Though a stalemate on the federal budget endures in Congress, and the federal government continues to be partially shut down, the Supreme Court began its new term on Oct. 7 by announcing that it had accepted two cases seeking a review of the invalidated Cross State Air Pollution Rule (CSAPR).
The two CSAPR cases, EPA, et al. v. EME Homer City, et al., and American Lung Association, et al v. EME Homer City, et. al., have been consolidated. Arguments for the case have been set for Dec. 10, 2013. In both cases, the Environmental Protection Agency (EPA) has asked the court to review a decision by the D.C. Circuit that vacated the air pollution transport rule.

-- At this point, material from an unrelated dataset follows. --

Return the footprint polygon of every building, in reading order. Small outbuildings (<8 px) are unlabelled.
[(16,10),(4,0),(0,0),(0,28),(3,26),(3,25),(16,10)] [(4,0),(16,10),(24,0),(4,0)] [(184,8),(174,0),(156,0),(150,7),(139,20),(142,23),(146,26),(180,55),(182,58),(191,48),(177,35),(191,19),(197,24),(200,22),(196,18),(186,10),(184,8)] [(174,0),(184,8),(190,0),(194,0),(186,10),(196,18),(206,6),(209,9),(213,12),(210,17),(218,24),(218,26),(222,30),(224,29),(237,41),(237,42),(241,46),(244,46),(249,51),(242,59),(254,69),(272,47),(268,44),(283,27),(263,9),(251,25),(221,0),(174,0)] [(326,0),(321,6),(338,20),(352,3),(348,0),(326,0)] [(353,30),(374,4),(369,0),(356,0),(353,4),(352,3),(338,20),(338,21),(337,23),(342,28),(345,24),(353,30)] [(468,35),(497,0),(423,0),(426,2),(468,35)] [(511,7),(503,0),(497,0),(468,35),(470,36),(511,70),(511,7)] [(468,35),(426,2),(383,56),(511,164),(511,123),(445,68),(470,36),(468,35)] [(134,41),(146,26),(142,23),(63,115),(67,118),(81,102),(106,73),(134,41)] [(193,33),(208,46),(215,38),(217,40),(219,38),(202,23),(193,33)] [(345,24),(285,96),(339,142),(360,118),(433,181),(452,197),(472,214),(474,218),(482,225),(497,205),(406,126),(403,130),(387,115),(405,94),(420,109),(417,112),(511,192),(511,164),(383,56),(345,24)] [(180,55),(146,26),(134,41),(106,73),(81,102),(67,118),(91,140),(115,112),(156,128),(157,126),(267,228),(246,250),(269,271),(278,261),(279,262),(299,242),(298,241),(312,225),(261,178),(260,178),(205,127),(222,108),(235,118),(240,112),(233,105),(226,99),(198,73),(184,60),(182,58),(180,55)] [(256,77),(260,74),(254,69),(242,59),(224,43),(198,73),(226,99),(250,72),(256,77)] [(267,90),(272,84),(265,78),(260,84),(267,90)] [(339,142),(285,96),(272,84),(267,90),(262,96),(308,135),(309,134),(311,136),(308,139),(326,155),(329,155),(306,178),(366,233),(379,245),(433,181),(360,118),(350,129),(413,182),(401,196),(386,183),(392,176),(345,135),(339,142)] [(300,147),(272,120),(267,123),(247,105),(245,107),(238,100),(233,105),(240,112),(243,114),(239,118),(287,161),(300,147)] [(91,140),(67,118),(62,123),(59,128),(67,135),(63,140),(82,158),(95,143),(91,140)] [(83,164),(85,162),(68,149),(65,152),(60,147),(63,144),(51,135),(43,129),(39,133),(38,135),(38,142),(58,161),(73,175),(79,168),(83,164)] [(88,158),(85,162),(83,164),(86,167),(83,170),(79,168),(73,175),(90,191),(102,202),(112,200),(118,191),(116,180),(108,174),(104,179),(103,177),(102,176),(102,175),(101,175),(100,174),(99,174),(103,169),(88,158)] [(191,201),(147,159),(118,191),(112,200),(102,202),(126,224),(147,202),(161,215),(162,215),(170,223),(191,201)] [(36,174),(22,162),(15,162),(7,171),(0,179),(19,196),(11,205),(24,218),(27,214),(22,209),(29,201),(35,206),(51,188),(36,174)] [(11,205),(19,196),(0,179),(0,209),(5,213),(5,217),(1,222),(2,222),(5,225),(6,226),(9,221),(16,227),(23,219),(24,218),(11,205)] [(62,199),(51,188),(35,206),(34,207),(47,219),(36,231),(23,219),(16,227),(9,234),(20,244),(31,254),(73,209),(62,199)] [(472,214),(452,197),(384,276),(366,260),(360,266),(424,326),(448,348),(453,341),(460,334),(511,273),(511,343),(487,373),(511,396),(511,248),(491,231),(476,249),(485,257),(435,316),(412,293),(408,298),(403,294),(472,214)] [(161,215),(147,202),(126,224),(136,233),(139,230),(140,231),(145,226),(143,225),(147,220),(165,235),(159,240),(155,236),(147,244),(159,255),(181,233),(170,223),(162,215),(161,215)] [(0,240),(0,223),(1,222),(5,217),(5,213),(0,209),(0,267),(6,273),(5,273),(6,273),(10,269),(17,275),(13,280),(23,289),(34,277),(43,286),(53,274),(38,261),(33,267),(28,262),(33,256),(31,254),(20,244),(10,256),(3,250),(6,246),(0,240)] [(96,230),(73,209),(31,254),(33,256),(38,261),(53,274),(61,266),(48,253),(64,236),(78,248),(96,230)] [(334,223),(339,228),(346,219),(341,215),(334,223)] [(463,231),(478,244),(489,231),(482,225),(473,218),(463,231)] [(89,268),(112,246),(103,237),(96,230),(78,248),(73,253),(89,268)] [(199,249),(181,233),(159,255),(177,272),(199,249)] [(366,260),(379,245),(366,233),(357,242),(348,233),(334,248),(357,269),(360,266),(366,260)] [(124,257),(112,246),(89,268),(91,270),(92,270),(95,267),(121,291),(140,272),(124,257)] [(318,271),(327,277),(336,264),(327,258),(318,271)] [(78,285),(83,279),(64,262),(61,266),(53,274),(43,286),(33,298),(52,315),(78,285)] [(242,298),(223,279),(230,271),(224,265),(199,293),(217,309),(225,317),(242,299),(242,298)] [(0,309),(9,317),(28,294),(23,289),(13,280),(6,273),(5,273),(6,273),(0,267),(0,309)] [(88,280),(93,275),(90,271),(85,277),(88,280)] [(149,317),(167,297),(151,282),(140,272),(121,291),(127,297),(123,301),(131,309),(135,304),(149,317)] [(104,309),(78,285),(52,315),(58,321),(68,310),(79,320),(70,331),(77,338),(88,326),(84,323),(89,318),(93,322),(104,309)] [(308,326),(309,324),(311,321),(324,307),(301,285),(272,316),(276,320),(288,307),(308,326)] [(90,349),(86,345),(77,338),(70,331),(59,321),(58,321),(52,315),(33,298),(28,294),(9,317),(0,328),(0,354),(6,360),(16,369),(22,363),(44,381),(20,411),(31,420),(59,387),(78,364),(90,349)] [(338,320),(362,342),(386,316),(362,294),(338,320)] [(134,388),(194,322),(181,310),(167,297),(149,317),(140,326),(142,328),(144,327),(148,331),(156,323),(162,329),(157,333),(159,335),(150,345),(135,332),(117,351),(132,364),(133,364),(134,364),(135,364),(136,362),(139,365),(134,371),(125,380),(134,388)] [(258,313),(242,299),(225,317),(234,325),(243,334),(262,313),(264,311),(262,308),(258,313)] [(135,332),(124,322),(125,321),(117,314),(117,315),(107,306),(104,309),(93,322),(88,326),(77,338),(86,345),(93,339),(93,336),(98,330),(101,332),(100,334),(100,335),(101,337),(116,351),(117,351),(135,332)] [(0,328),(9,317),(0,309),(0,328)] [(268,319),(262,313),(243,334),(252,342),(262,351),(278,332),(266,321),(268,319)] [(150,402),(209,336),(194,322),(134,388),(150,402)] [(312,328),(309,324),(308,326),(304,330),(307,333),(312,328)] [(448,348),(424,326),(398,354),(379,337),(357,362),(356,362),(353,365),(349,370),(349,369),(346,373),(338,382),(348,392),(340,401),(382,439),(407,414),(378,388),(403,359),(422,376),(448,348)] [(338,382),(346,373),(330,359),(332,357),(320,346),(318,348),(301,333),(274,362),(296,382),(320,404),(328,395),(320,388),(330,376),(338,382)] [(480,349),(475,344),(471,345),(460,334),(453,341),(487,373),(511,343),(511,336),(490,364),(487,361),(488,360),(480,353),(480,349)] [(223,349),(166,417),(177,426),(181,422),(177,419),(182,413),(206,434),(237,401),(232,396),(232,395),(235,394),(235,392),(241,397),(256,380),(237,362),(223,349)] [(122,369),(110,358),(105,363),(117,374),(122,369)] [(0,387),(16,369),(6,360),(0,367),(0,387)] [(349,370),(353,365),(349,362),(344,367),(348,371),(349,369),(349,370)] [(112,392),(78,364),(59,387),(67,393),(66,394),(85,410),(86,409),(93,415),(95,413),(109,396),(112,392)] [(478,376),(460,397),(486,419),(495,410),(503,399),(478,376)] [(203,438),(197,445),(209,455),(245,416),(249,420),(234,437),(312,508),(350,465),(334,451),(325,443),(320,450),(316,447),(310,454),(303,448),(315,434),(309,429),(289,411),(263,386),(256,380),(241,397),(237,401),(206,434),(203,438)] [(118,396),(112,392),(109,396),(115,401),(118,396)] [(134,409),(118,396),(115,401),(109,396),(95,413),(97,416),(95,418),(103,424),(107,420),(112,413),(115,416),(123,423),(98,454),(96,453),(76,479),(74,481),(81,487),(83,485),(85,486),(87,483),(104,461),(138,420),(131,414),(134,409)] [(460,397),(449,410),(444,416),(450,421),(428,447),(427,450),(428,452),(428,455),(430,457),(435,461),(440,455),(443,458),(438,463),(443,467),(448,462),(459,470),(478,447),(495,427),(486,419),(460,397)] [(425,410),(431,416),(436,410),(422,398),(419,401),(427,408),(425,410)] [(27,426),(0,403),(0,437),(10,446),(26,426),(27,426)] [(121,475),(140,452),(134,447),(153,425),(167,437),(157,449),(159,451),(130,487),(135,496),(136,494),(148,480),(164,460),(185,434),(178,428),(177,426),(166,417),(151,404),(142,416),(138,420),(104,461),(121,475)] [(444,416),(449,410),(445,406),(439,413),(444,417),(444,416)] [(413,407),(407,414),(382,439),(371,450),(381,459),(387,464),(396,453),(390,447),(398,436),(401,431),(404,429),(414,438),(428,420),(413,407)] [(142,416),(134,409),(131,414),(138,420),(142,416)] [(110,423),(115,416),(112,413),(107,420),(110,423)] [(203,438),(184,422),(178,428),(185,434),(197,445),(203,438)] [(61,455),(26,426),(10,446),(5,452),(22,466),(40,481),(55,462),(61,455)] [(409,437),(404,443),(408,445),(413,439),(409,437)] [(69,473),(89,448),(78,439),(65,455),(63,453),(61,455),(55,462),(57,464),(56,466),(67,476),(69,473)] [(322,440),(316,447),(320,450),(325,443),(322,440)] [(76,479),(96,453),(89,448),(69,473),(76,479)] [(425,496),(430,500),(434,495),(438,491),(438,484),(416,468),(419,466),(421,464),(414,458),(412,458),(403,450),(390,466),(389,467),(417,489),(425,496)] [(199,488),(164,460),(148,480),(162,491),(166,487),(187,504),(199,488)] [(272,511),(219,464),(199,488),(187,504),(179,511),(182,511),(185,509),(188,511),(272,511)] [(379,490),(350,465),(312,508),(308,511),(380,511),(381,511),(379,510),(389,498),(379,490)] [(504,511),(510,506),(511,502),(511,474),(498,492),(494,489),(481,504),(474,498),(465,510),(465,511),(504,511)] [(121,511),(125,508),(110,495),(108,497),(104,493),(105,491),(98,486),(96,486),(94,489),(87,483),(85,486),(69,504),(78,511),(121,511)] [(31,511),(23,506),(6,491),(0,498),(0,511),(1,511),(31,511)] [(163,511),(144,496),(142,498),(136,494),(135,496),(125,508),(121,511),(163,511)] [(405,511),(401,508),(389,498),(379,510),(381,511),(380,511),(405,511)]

The EPA and other parties to include the American Lung Association in their petitions for certiorari argued that the D.C. Circuit exceeded its jurisdiction and that the various challenges to CSAPR are foreclosed by prior EPA actions, including the rule-making proceedings and EPA orders finding substantial noncompliance by the relevant states. The government also argues that the federal appeals court’s decision, “if left undisturbed, will gravely undermine the EPA’s enforcement of the Clean Air Act.”
In its Oct. 7 list, the Supreme Court denied hearing in another key power generation case, however. Luminant Generation Co, et al. v. EPA is an appeal by Texas power company Luminant—backed by the Utility Air Regulatory Group (UARG), an unincorporated association of individual electric utility and national industry trade associations—of a June 2013 decision by the 5th Circuit. The company said in documents attached to the case that the federal appellate court “wrongly decided a question of national importance” when it ruled that the EPA could disapprove a Texas state implementation plan (SIP) without having to find any conflict between the SIP and “an applicable requirement” identified in the Clean Air Act. “The action of the Fifth Circuit, allowing EPA to disapprove provisions of the Texas SIP, is being relied upon by the Agency in its proposal to disapprove similar regulatory provisions contained in the SIPs of some 70 percent of the rest of the states,” the UARG said.
The Supreme Court on Oct. 7 did not accept or deny cases involving EPA greenhouse gas regulations.